Carrure imposante, chemise bariolée, visage enfoui sous une chevelure abondante et une somptueuse barbe blanche, le Brésilien Hermeto Pascoal savoure son surnom, « o bruxo » (« le sorcier »), en clignant de ses yeux ardents mais presque aveugles. Albinos tropical, photosensible, c’est un virtuose dans le pillage sonore des objets assoupis : bouilloire, poêle à frire, sac de haricots noirs, tubes en PVC… Enfant de la campagne nordestine, il joue du fifre, de l’accordéon, du piano. Pour le reste, il se sert dans la nature.
Un documentaire fameux, Sinfonia do Alto Ribeira (1985), le montre avec son groupe jouant de la stalactite dans une grotte, battant l’eau dans une cascade, soufflant des bulles et remplissant des bouteilles. À la fin de l’expérience, Hermeto s’amuse : « Dépenser de l'argent pour des synthétiseurs, c'est tout simplement absurde. » Fils et petit-fils de forgeron, il dit avoir découvert la puissance du son en frappant des bouts de fer ramassés dans la cour familiale. Tout lui est bon pour créer ce jazz libre – free, bruitiste, dansant, bigarré. Pour Miles Davis, il joue du « sifflement ».
De son Nordeste natal, celui du forró, de l’accordéon et des bals de la Saint-Jean, Hermeto retient le métissage : indigène, européen, africain.
Accordéoniste précoce, il débute à la Radio Jornal do Commercio de Recife et fonde un trio, O mundo Pegando Fogo (« le monde prenant feu »), avec le virtuose Sivuca. En 1954, il épouse Ilza da Silva. Elle décède en 2000, mais en 2024, c’est à elle qu’il dédie son ultime album, Pra Você, Ilza.

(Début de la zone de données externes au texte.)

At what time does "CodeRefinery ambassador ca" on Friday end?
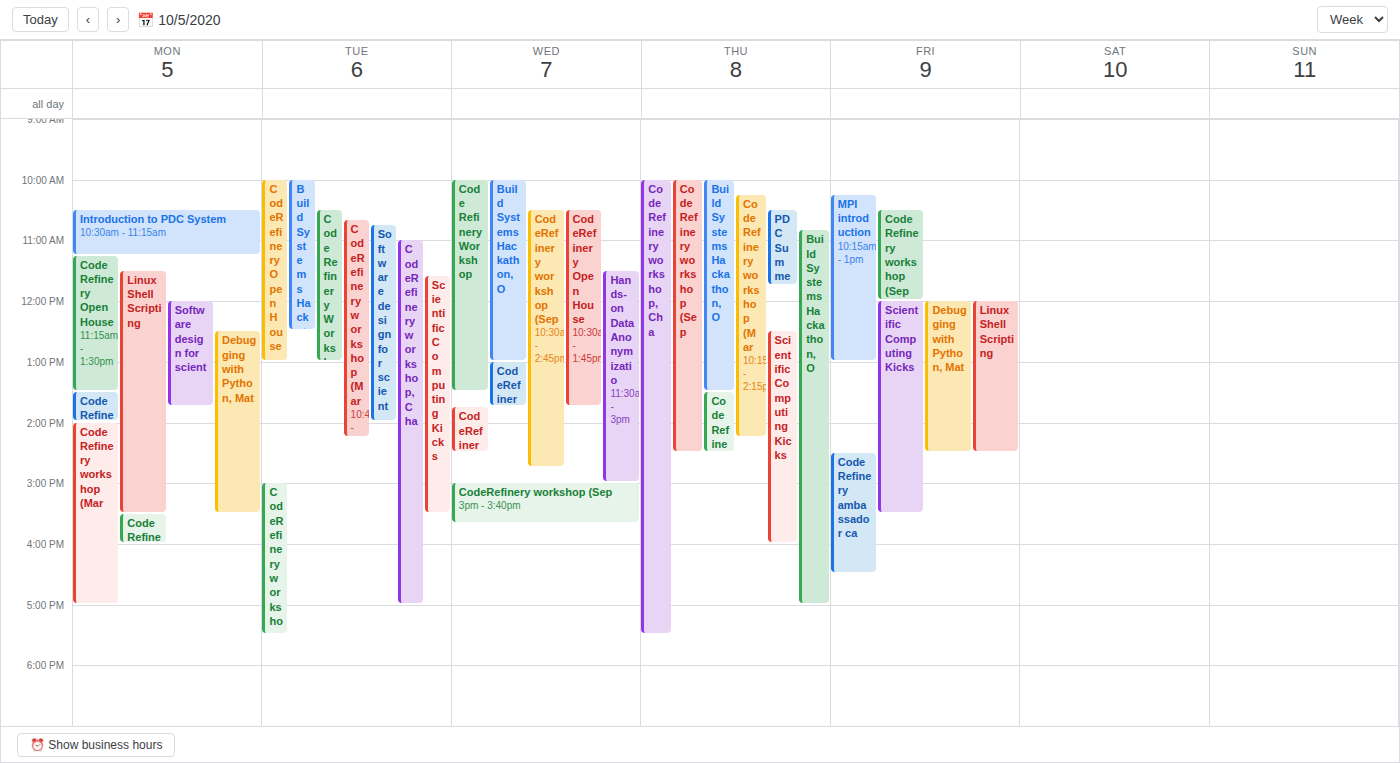
4:30 PMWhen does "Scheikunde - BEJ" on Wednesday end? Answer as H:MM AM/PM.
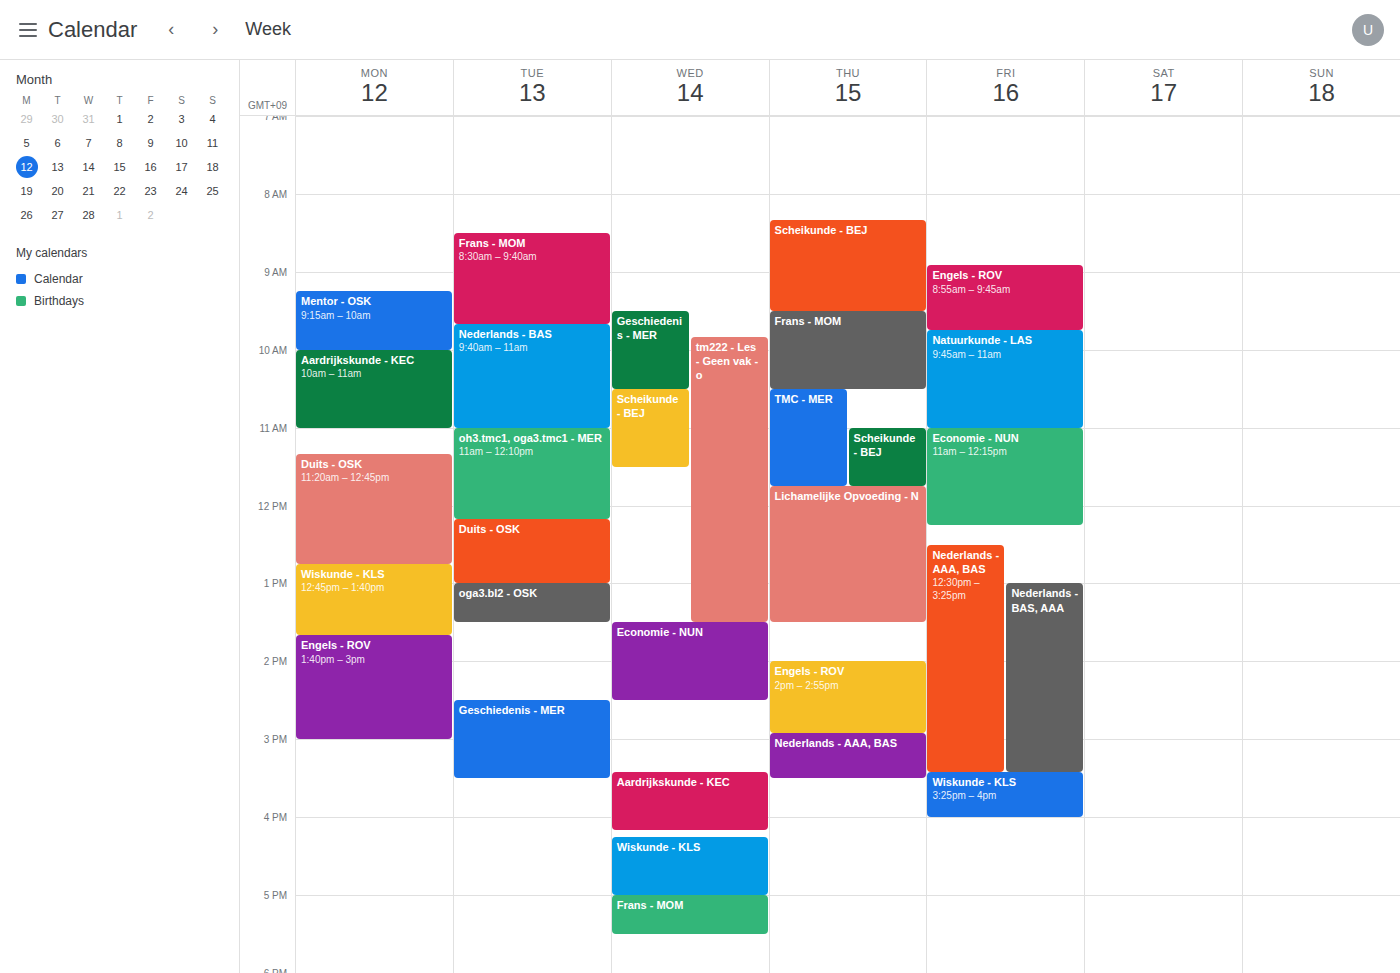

À la fin des années 1950, le couple suit le chemin des migrants nordestins venus construire les villes du sud. Après un passage à Rio, il se fixe en 1961 à São Paulo. Hermeto y rencontre Edu Lobo, rejoint le groupe Quarteto Novo, dont le percussionniste Airto Moreira et son épouse, la chanteuse Flora Purim désirent rejoindre les États-Unis, et y entraînent Hermeto. Il y rencontre Miles Davis. Avec Ron Carter, il enregistre Hermeto (1970), qu’il retrouve au milieu de stars du jazz sur Live-Evil de Miles Davis (1971).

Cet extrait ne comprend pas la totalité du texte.